### Work request
Give back the records below exactly, omitting the pictures.

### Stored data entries
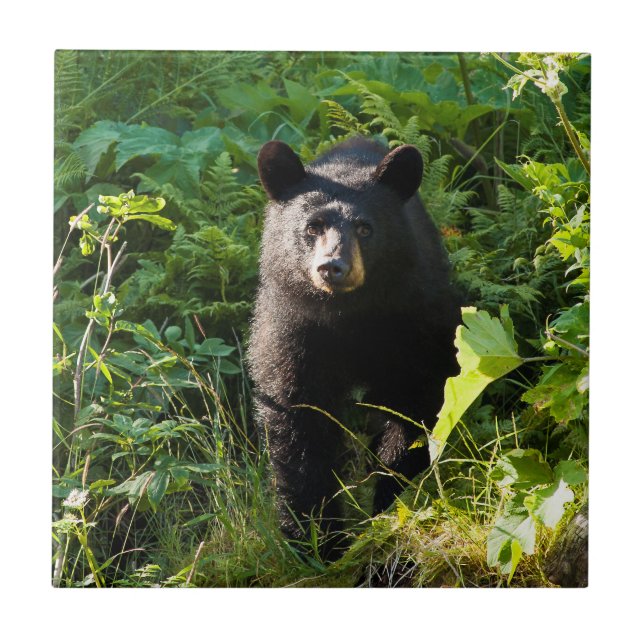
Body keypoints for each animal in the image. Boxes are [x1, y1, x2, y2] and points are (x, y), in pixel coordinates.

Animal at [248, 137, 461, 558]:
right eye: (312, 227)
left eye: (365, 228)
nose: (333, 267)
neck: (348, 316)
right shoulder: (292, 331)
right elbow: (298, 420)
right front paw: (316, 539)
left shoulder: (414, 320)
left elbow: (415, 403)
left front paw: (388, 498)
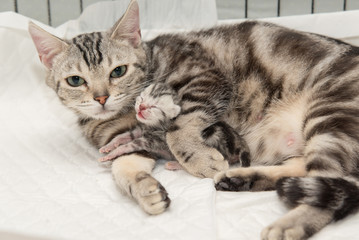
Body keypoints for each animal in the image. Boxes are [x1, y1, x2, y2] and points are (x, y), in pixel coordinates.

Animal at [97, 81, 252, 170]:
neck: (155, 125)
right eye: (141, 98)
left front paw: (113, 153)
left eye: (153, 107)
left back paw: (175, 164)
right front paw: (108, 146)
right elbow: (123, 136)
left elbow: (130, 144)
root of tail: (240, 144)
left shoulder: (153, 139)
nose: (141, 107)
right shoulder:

### Output of the task
Body keypoints for each animal in the image. Boxes are [x1, y1, x2, y2] and points are (x, y), in pixel coordinates.

Animal at [248, 137, 461, 558]:
right eye: (312, 227)
left eye: (365, 228)
nose: (333, 267)
neck: (348, 316)
right shoulder: (292, 331)
right elbow: (298, 420)
right front paw: (316, 539)
left shoulder: (414, 320)
left elbow: (415, 403)
left front paw: (388, 498)
Body keypoints for each animal in the image. Boxes are [x1, y1, x2, y2] and points are (x, y), in pixel coordinates.

Animal at [97, 81, 252, 170]:
neck: (155, 125)
right eye: (141, 98)
left front paw: (113, 153)
left eye: (153, 107)
left back paw: (175, 164)
right front paw: (108, 146)
right elbow: (123, 136)
left elbow: (130, 144)
root of tail: (240, 144)
left shoulder: (153, 139)
nose: (141, 107)
right shoulder:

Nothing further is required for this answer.